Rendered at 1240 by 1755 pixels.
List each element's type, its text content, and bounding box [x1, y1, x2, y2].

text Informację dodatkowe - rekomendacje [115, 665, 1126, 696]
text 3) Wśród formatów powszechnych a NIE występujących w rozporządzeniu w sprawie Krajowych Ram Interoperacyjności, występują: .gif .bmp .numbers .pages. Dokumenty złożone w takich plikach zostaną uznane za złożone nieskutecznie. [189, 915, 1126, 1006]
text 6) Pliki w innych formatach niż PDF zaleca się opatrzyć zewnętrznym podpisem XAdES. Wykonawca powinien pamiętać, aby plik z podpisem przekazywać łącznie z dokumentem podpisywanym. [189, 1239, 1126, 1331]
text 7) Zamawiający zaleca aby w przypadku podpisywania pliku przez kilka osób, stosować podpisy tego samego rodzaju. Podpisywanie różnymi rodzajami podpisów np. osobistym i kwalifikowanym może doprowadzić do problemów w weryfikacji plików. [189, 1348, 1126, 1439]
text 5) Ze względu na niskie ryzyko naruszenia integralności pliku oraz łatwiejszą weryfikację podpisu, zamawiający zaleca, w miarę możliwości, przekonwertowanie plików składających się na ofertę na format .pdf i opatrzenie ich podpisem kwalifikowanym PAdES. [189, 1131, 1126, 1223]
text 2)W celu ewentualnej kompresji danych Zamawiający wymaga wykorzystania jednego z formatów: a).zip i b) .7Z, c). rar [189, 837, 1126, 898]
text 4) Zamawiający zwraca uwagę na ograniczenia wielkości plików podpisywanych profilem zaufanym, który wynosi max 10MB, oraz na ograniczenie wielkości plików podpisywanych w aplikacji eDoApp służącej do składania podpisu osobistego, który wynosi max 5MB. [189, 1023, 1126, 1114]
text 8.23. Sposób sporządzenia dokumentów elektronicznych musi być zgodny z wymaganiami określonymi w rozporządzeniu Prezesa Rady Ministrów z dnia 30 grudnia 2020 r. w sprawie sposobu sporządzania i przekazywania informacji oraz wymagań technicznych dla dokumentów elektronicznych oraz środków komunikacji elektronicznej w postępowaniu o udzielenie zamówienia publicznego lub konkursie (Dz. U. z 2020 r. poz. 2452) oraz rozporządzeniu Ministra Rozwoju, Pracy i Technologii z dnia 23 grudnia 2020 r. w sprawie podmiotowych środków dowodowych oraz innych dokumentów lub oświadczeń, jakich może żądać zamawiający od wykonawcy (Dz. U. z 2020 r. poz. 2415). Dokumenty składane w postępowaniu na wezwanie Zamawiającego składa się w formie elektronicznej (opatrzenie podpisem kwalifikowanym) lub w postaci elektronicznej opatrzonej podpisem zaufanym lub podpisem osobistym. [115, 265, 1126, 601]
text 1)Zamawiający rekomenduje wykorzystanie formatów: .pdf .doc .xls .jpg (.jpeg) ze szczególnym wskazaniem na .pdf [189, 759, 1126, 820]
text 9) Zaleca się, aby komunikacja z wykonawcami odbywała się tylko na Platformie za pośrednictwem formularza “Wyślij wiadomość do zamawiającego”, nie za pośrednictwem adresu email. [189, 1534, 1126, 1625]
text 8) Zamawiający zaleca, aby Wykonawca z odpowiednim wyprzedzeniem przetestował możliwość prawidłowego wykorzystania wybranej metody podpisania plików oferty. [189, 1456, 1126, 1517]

═══

Given request: Can you quote every line of the rows above word for word, with nothing added or left out?

The response:
Rendered at 1240 by 1755 pixels.
List each element's type, its text content, and bounding box [x1, y1, x2, y2].

text Informację dodatkowe - rekomendacje [115, 665, 1126, 696]
text 3) Wśród formatów powszechnych a NIE występujących w rozporządzeniu w sprawie Krajowych Ram Interoperacyjności, występują: .gif .bmp .numbers .pages. Dokumenty złożone w takich plikach zostaną uznane za złożone nieskutecznie. [189, 915, 1126, 1006]
text 6) Pliki w innych formatach niż PDF zaleca się opatrzyć zewnętrznym podpisem XAdES. Wykonawca powinien pamiętać, aby plik z podpisem przekazywać łącznie z dokumentem podpisywanym. [189, 1239, 1126, 1331]
text 7) Zamawiający zaleca aby w przypadku podpisywania pliku przez kilka osób, stosować podpisy tego samego rodzaju. Podpisywanie różnymi rodzajami podpisów np. osobistym i kwalifikowanym może doprowadzić do problemów w weryfikacji plików. [189, 1348, 1126, 1439]
text 5) Ze względu na niskie ryzyko naruszenia integralności pliku oraz łatwiejszą weryfikację podpisu, zamawiający zaleca, w miarę możliwości, przekonwertowanie plików składających się na ofertę na format .pdf i opatrzenie ich podpisem kwalifikowanym PAdES. [189, 1131, 1126, 1223]
text 2)W celu ewentualnej kompresji danych Zamawiający wymaga wykorzystania jednego z formatów: a).zip i b) .7Z, c). rar [189, 837, 1126, 898]
text 4) Zamawiający zwraca uwagę na ograniczenia wielkości plików podpisywanych profilem zaufanym, który wynosi max 10MB, oraz na ograniczenie wielkości plików podpisywanych w aplikacji eDoApp służącej do składania podpisu osobistego, który wynosi max 5MB. [189, 1023, 1126, 1114]
text 8.23. Sposób sporządzenia dokumentów elektronicznych musi być zgodny z wymaganiami określonymi w rozporządzeniu Prezesa Rady Ministrów z dnia 30 grudnia 2020 r. w sprawie sposobu sporządzania i przekazywania informacji oraz wymagań technicznych dla dokumentów elektronicznych oraz środków komunikacji elektronicznej w postępowaniu o udzielenie zamówienia publicznego lub konkursie (Dz. U. z 2020 r. poz. 2452) oraz rozporządzeniu Ministra Rozwoju, Pracy i Technologii z dnia 23 grudnia 2020 r. w sprawie podmiotowych środków dowodowych oraz innych dokumentów lub oświadczeń, jakich może żądać zamawiający od wykonawcy (Dz. U. z 2020 r. poz. 2415). Dokumenty składane w postępowaniu na wezwanie Zamawiającego składa się w formie elektronicznej (opatrzenie podpisem kwalifikowanym) lub w postaci elektronicznej opatrzonej podpisem zaufanym lub podpisem osobistym. [115, 265, 1126, 601]
text 1)Zamawiający rekomenduje wykorzystanie formatów: .pdf .doc .xls .jpg (.jpeg) ze szczególnym wskazaniem na .pdf [189, 759, 1126, 820]
text 9) Zaleca się, aby komunikacja z wykonawcami odbywała się tylko na Platformie za pośrednictwem formularza “Wyślij wiadomość do zamawiającego”, nie za pośrednictwem adresu email. [189, 1534, 1126, 1625]
text 8) Zamawiający zaleca, aby Wykonawca z odpowiednim wyprzedzeniem przetestował możliwość prawidłowego wykorzystania wybranej metody podpisania plików oferty. [189, 1456, 1126, 1517]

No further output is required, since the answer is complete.